Lawyers are increasingly taking their marketing online, but not every state has clear professional responsibility rules governing online marketing and other communications. Find out what one ethics expert says about whether law blogs are ethical.
Mark C. Palmer, of the Illinois Supreme Court Commission on Professionalism recently wrote a guest article for Attorney @ Work called “The Right Way to Start a Law Blog?” In giving advice to a law firm looking to move into the 21st century with online marketing, he also provided guidance on the ethical aspects of blogging.
It is important to remember that each state’s laws and rules of professional conduct are different. Palmer spoke from the perspective of the American Bar Association’s model rules, but you should look at your local rules any for limitations or guidance they may provide.
Can I Blog About My Cases?
When you win a big civil settlement or get a not guilty verdict in a jury trial, you want to brag about it. Blogging about big wins for your firm can also be a great way to demonstrate why potential clients should choose you over your competition. But does it break attorney client confidentiality?
ABA Model Rule 1.6 protects a client’s privacy. It says “A lawyer shall not reveal information relating to the representation of a client unless the client gives informed consent.” But the rule is not absolute. Palmer says:
“Just because a matter is currently pending, however, does not mean you must not discuss the case publicly in any manner whatsoever — zip, zero, zilch.”
He directs lawyers looking to blog about their success in the courtroom to ABA Model Rule 3.6 on trial publicity. To paint with the broadest stroke, the Model Rule allows blogs to include whatever information is available to the general public.
Should I Talk to My Clients Before I Write About Them?
Just because something is legal or permissible doesn’t always make it right. That applies when it comes to blogging about your cases as well. The rules of professional responsibility may allow you to write about your pending cases, but unless you have let your clients know that you may do so, they could believe you have violated their privacy when you do so.
One easy way to do this it to build it in to your retainer agreement and initial client consultation. To document your discussion of how client information could be used on your blog your fee agreement could say something like this:
This firm uses online marketing efforts including blogs, newsletters, and social media posts. There is a possibility that publicly accessible information about your case will appear in these efforts. However, we will not disclose your private information or personal identifying information without your prior consent. If you do not want us to use even public information about your case online, please inform the firm in writing.
There are also different levels of publicity. I had the honor of handling the first same-sex divorce in Oakland County. This fact is publicly accessible. And so I blogged about it, with no ill effects. Then a local journalist read that blog post and wanted to write an article. That kind of press can be a huge marketing boost to a lawyer, but it also exposes a client’s personal history to thousands of readers. Before I gave an interview or approved the article, I went back to the client. When she said she would rather the divorce remained private, I declined the article out of respect for the client’s confidentiality.
Isn’t Blogging Advertising?
One of the reasons lawyers are sometimes hesitant to blog is they are worried about crossing ethical lines about advertising or solicitation.
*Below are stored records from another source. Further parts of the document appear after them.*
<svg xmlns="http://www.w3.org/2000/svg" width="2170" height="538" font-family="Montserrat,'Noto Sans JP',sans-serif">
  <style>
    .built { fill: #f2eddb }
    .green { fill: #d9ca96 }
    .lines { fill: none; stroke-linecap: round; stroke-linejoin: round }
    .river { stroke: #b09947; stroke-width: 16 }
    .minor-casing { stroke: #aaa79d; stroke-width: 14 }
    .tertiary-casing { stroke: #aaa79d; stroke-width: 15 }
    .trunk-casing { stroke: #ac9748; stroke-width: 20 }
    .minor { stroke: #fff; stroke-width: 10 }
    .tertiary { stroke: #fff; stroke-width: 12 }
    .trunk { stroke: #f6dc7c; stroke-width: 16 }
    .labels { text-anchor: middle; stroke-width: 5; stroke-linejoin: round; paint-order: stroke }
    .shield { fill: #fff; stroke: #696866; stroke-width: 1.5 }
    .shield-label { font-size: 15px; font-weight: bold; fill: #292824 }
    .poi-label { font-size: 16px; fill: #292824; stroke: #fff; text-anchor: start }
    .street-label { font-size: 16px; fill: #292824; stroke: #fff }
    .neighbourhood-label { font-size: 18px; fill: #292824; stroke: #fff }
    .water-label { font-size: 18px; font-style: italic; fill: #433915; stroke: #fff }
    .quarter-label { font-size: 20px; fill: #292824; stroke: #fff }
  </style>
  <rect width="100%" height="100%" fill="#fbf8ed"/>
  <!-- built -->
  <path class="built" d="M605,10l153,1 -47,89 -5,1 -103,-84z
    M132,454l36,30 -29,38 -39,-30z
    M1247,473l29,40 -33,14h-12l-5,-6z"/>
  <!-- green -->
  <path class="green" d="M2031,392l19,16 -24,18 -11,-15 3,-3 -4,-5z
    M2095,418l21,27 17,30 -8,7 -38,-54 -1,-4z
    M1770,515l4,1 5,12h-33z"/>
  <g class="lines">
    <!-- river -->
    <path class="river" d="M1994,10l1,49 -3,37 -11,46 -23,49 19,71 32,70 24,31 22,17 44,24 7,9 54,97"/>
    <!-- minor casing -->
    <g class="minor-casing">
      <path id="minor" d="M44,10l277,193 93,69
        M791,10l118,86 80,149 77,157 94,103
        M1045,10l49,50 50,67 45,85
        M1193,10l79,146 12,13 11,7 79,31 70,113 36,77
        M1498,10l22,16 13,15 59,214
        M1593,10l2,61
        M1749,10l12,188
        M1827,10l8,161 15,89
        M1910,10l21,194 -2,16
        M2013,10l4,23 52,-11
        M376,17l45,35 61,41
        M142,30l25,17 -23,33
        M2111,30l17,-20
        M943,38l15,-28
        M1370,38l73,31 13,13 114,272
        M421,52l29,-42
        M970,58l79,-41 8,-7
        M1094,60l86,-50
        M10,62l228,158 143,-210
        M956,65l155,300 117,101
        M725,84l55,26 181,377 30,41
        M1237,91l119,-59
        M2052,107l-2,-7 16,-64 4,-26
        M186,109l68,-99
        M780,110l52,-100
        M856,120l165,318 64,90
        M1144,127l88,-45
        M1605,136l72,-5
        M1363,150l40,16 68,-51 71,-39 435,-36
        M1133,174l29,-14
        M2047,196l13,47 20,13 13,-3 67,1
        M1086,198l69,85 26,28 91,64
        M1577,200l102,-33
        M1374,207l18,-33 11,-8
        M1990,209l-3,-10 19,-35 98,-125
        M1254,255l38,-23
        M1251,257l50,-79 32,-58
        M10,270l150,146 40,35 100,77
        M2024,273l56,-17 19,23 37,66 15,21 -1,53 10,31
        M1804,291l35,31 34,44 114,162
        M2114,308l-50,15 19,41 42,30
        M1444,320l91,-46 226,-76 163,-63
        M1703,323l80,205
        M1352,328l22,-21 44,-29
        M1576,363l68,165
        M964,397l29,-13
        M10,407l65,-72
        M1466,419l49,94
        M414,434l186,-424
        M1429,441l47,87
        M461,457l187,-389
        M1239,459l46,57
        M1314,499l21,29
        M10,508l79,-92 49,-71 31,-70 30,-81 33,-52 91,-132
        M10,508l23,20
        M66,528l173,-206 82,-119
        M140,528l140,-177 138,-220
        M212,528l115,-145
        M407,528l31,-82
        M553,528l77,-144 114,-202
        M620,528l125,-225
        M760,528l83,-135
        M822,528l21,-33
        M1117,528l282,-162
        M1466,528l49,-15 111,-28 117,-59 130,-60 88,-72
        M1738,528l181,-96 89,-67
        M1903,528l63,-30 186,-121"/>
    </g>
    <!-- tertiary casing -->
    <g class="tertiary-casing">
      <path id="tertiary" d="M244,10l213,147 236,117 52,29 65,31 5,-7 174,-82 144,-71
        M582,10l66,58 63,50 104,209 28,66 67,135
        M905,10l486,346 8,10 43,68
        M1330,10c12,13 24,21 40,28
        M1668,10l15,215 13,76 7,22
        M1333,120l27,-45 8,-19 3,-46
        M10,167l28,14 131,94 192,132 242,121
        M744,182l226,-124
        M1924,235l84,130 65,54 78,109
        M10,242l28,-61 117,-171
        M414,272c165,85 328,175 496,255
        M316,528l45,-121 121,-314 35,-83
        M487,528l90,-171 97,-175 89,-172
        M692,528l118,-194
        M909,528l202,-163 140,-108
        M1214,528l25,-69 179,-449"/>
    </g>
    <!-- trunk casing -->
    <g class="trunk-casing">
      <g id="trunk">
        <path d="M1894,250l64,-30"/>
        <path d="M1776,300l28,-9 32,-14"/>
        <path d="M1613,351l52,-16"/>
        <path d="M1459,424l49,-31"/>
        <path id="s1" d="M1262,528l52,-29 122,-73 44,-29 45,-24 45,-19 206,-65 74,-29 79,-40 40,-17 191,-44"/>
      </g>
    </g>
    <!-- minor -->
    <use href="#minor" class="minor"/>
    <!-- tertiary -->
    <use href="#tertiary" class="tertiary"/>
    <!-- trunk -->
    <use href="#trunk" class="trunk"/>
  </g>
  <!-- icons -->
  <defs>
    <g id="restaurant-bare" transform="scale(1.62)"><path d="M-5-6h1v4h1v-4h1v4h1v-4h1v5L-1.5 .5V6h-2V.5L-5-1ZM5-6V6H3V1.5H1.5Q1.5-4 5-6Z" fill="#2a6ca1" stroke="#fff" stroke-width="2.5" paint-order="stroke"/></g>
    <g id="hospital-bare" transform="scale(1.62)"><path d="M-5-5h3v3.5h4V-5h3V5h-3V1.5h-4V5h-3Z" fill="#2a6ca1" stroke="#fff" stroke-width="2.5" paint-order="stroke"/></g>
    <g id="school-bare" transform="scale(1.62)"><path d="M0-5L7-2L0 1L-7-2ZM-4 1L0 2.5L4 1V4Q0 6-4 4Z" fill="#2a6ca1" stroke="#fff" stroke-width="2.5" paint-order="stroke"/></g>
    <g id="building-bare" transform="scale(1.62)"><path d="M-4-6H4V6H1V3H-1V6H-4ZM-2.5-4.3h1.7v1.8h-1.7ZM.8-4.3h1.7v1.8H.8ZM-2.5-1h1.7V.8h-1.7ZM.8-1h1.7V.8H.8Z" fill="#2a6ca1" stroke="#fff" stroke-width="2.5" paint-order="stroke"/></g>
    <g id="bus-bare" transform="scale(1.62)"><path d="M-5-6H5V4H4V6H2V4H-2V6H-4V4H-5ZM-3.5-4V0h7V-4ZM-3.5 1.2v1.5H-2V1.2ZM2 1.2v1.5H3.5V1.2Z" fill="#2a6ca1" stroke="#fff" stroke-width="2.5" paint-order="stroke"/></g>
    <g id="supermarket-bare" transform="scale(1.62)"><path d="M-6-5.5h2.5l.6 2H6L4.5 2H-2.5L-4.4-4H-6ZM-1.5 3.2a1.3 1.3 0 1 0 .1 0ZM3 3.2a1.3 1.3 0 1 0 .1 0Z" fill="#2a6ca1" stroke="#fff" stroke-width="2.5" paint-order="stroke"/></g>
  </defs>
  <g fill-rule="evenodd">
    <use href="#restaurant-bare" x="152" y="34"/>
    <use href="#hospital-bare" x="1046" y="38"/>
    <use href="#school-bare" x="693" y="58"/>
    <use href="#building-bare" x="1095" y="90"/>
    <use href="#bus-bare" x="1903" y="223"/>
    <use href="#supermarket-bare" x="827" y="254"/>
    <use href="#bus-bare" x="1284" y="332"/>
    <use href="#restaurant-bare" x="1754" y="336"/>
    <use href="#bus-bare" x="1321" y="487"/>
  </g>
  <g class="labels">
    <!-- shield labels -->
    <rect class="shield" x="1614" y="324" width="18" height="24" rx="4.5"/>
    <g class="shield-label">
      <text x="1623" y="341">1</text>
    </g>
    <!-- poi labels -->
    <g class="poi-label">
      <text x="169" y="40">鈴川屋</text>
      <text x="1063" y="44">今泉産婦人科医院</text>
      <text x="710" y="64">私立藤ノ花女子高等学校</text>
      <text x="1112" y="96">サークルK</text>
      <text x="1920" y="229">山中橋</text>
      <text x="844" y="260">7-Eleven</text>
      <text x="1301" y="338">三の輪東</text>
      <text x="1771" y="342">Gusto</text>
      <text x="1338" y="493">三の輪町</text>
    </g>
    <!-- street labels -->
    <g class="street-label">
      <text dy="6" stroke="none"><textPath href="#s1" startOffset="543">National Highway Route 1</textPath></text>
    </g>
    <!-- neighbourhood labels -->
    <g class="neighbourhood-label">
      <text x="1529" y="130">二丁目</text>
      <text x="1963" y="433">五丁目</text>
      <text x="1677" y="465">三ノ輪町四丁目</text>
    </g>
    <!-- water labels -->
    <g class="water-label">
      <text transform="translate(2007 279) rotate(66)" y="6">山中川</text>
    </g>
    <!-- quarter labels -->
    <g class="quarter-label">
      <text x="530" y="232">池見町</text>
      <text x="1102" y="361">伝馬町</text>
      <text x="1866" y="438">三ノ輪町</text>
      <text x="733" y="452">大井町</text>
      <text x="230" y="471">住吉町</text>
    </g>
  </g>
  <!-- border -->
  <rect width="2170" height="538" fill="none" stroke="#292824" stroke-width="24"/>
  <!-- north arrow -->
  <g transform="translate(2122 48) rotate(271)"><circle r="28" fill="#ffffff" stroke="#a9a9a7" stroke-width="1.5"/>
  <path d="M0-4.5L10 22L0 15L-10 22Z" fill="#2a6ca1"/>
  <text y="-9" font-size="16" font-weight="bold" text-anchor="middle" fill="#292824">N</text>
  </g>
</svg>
ABA Model Rules 7.1 – 7.4 lay out sample rules on lawyer advertising. No state can outlaw lawyers advertising outright. But depending on how you write your blog posts, they could be subject to your state’s advertising regulations. For example, the ABA Formal Ethics Opinion 10-457 says:
“… [T]he lawyer takes part in a bilateral discussion about the possibility of forming a client-lawyer relationship and has the opportunity to limit or encourage the flow of information. For example, the lawyer may ask for additional details or may caution against providing any personal or sensitive information until a conflicts check can be completed.”
Depending on your state’s advertising regulations, you may need to add disclaimers to your website, blog page, or even particular posts. Palmer provides some typical disclaimers used by lawyers:
- “Past results are not a guarantee of similar results for others.”
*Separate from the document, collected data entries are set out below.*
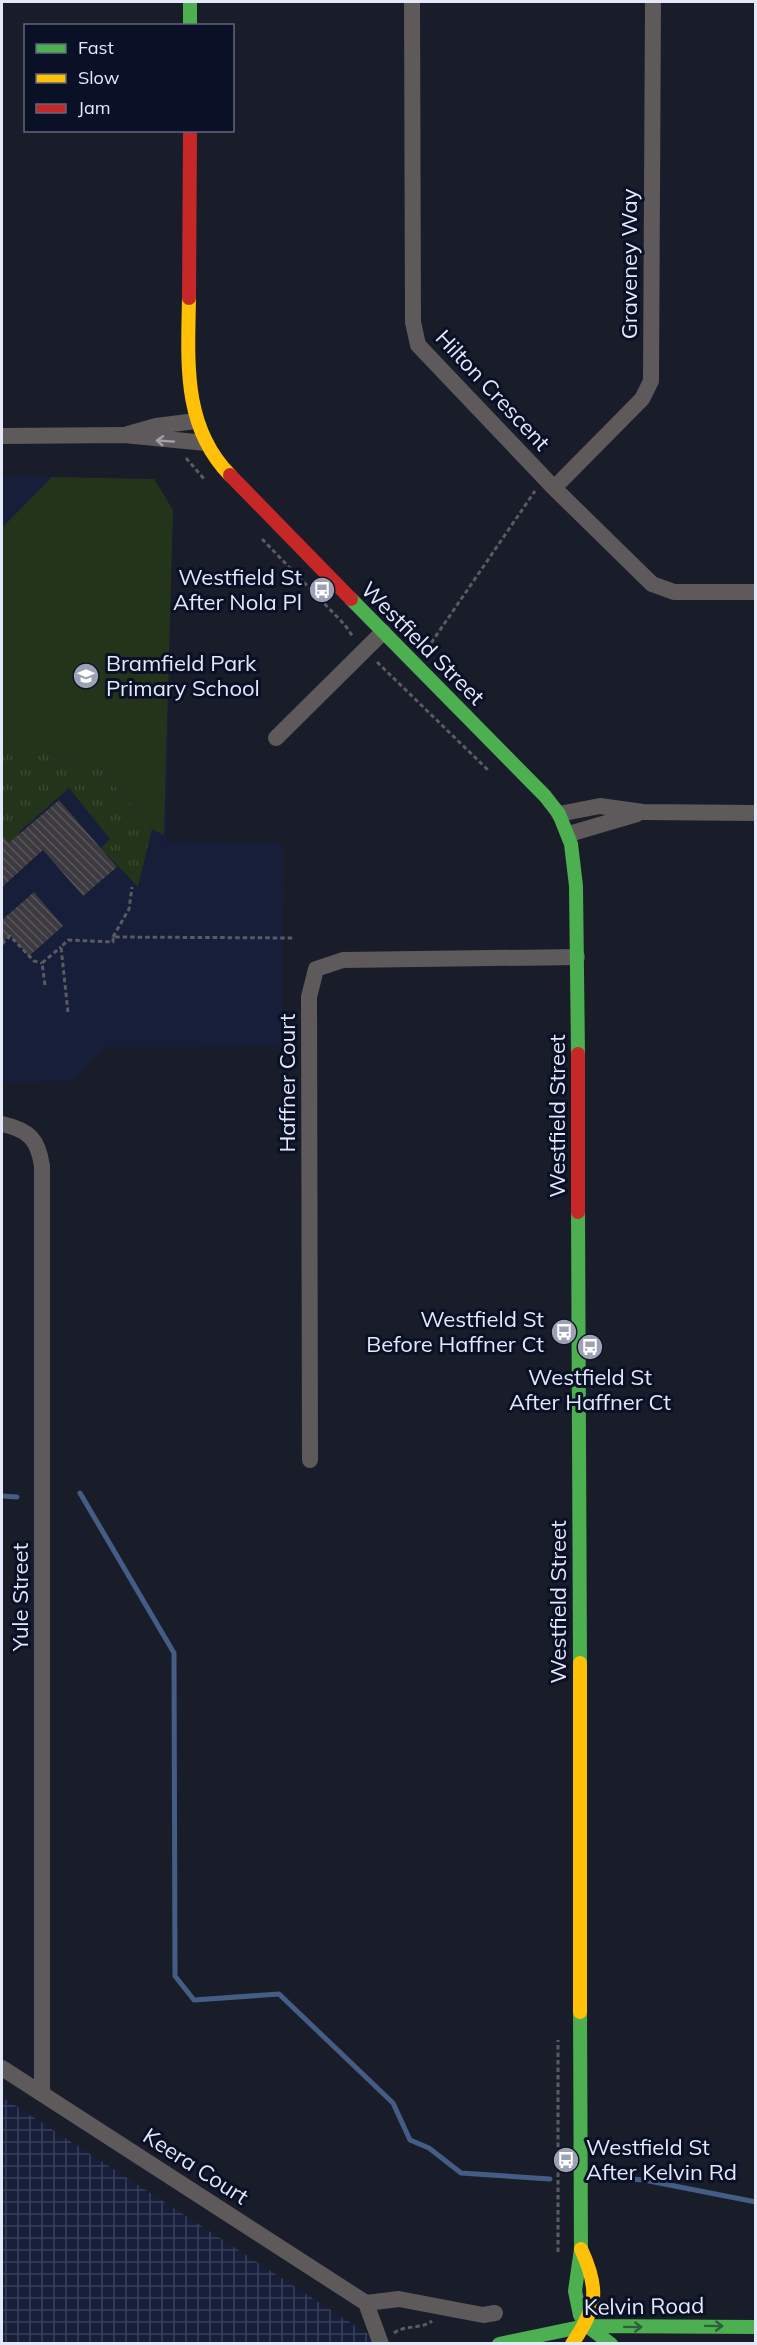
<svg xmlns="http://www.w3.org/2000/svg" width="757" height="2345" font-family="Mulish,sans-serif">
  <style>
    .built { fill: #161e3a }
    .industrial { fill: url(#industrial-grid) }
    .grass { fill: url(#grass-tufts) }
    .pitch { fill: #23341a }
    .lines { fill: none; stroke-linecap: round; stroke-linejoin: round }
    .stream { stroke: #445d85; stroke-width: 5 }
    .building { fill: url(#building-back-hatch) }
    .path { stroke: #5a5a60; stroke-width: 3; stroke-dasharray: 4.5 3; stroke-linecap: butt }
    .street { stroke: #5e595a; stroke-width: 16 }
    .fast { stroke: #4caf50; stroke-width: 14 }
    .slow { stroke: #ffc107; stroke-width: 14 }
    .jam { stroke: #c62828; stroke-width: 14 }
    .oneway { stroke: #a0a1aa }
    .oneway2 { stroke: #2b603b }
    .labels { text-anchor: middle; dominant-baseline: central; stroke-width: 6; stroke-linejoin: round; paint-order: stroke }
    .street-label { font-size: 22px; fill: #e3e9f9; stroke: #0a1026 }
    .poi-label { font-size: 22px; fill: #e3e9f9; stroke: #0a1026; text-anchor: end }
  </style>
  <defs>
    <pattern id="industrial-grid" width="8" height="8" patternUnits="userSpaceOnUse" patternTransform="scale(1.5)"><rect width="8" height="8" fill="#161e3a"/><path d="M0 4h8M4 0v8" fill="none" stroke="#383f57"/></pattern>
    <pattern id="grass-tufts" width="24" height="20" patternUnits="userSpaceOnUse" patternTransform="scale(1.5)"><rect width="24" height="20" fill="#23341a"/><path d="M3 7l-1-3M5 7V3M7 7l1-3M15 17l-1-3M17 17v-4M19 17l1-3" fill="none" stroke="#384831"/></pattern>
    <pattern id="building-back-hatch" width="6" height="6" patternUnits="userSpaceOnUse" patternTransform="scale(1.5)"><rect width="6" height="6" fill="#3c3a3f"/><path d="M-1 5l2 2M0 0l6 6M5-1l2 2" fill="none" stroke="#58565c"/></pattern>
  </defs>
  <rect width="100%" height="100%" fill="#191d2a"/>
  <!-- built -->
  <path class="built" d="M2,476L154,479L173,510L167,841L283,844L282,1046L104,1048L72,1081L2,1083Z"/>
  <!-- industrial -->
  <path class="industrial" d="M2,2097L343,2318L382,2343H2Z"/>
  <!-- grass -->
  <path class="grass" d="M2,741L98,766L152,829L138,887L101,848L110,839L69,788L19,832L30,845L19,855L2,835Z"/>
  <!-- pitch -->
  <path class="pitch" d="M52,477L154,479L173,510L164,835L152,829L98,766L2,741V528Z"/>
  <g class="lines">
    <!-- stream -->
    <path class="stream" d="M80,1493L174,1653L175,1976L194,2000L279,1994L393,2103L410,2140L429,2148L461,2173L550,2179
      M2,1496L17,1497
      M602,2177L644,2180L756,2202"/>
  </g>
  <!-- building -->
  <path class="building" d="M59,800L117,867L83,896L43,850L2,887V835L9,843Z
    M34,892L63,926L29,956L10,935L2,942V920Z"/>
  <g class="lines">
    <!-- path -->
    <path class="path" d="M186,458L205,480
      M262,539L345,625L353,637
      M427,649L535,491
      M377,662L489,771
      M113,937L129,909L132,887
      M2,944L10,936L34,961L42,963
      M45,985L42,963L61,947
      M68,1012L61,947L68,940L113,942V937L294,938
      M558,2252V2040
      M394,2333C407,2324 420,2330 432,2321"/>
    <!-- street -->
    <path class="street" d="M412,2L413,322L418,345L554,488L652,584L674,592H756
      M128,434L156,426L196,421
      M2,436L124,435L206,443
      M554,488L642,399L651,381L653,2
      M276,738L383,632
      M559,814L600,806L643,812L756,813
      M569,834L637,814
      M2,1124C29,1130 38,1139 42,1166V2092
      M310,1460L309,997L316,969L343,960L577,957
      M2,2068L366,2303L381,2344
      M366,2303L399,2299L483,2315L495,2313"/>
    <!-- fast -->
    <path class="fast" d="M190,2V26
      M351,599L545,796L559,814L571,844L576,886L578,1054
      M578,1212L580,1663
      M580,2012L581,2249L575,2291L580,2315L587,2326L611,2344
      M499,2344L585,2326L756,2327"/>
    <!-- slow -->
    <path class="slow" d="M189,298C188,361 182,426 230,475
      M580,1663V2012
      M572,2344C597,2307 600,2290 581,2249"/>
    <!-- jam -->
    <path class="jam" d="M189,298L190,130
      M230,475L351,599
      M578,1054V1212"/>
  </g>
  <!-- one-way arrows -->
  <defs><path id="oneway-shaft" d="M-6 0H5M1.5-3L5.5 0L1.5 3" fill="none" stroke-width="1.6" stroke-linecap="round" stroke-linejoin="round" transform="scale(1.5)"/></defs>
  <use class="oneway" href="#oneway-shaft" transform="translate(165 441) rotate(-176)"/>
  <g class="oneway2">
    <use href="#oneway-shaft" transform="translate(714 2326) rotate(1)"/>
    <use href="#oneway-shaft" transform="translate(633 2327) rotate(1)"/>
  </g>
  <!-- icons -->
  <defs>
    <g id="bus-disc" transform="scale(1.35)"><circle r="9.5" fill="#9ca2b1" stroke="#0a1026"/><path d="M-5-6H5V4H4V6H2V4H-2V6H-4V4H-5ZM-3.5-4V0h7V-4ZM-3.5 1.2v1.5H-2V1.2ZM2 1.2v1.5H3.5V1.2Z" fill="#fff"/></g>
    <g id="school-disc" transform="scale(1.35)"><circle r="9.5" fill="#9ca2b1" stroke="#0a1026"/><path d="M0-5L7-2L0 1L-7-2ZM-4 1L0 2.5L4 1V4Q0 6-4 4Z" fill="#fff"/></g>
  </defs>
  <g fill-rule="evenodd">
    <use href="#bus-disc" x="322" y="590"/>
    <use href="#school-disc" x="86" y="676"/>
    <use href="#bus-disc" x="564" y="1332"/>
    <use href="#bus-disc" x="590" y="1347"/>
    <use href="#bus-disc" x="566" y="2160"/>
  </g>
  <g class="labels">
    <!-- street labels -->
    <g class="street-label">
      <text transform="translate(629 264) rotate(-90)">Graveney Way</text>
      <text transform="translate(493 390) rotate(47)">Hilton Crescent</text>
      <text transform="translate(423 643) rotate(45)">Westfield Street</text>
      <text transform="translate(287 1083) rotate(-90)">Haffner Court</text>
      <text transform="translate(557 1116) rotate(-90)">Westfield Street</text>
      <text transform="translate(20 1597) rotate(-90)">Yule Street</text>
      <text transform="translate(558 1602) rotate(-90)">Westfield Street</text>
      <text transform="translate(196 2166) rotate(33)">Keera Court</text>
      <text transform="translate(644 2306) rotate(-1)">Kelvin Road</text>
    </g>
    <!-- poi labels -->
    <g class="poi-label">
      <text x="302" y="577">Westfield St<tspan x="302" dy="25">After Nola Pl</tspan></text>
      <text x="106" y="663" text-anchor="start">Bramfield Park<tspan x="106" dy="25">Primary School</tspan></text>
      <text x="544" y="1319">Westfield St<tspan x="544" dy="25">Before Haffner Ct</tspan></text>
      <text x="590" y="1377" text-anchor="middle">Westfield St<tspan x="590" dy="25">After Haffner Ct</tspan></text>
      <text x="586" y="2147" text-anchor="start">Westfield St<tspan x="586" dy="25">After Kelvin Rd</tspan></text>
    </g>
  </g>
  <!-- border -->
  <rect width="757" height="2345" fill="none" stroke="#e3e9f9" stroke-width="6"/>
  <!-- legend -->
  <rect x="24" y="24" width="210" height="108" fill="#0a1026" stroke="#61677a" stroke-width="1.5"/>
  <rect x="36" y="44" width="30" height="9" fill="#4caf50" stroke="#61677a" stroke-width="1.5"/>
  <text x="78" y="54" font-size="18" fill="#e3e9f9">Fast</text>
  <rect x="36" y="74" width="30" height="9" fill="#ffc107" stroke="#61677a" stroke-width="1.5"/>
  <text x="78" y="84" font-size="18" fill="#e3e9f9">Slow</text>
  <rect x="36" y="104" width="30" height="9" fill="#c62828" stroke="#61677a" stroke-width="1.5"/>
  <text x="78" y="114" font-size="18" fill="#e3e9f9">Jam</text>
</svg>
- Language conveying that the blog is not intended to convey legal advice.
- Language conveying that the blog does not create an attorney-client relationship.
- “You should contact a licensed attorney for assistance with your legal needs.”
Don’t let fact that your blog could possibly fall within the reach of state advertising rules, or that you should discuss this use with your clients dissuade you from using this powerful marketing tool. If you take your time to understand local ethics rules, your law blog can absolutely be ethical.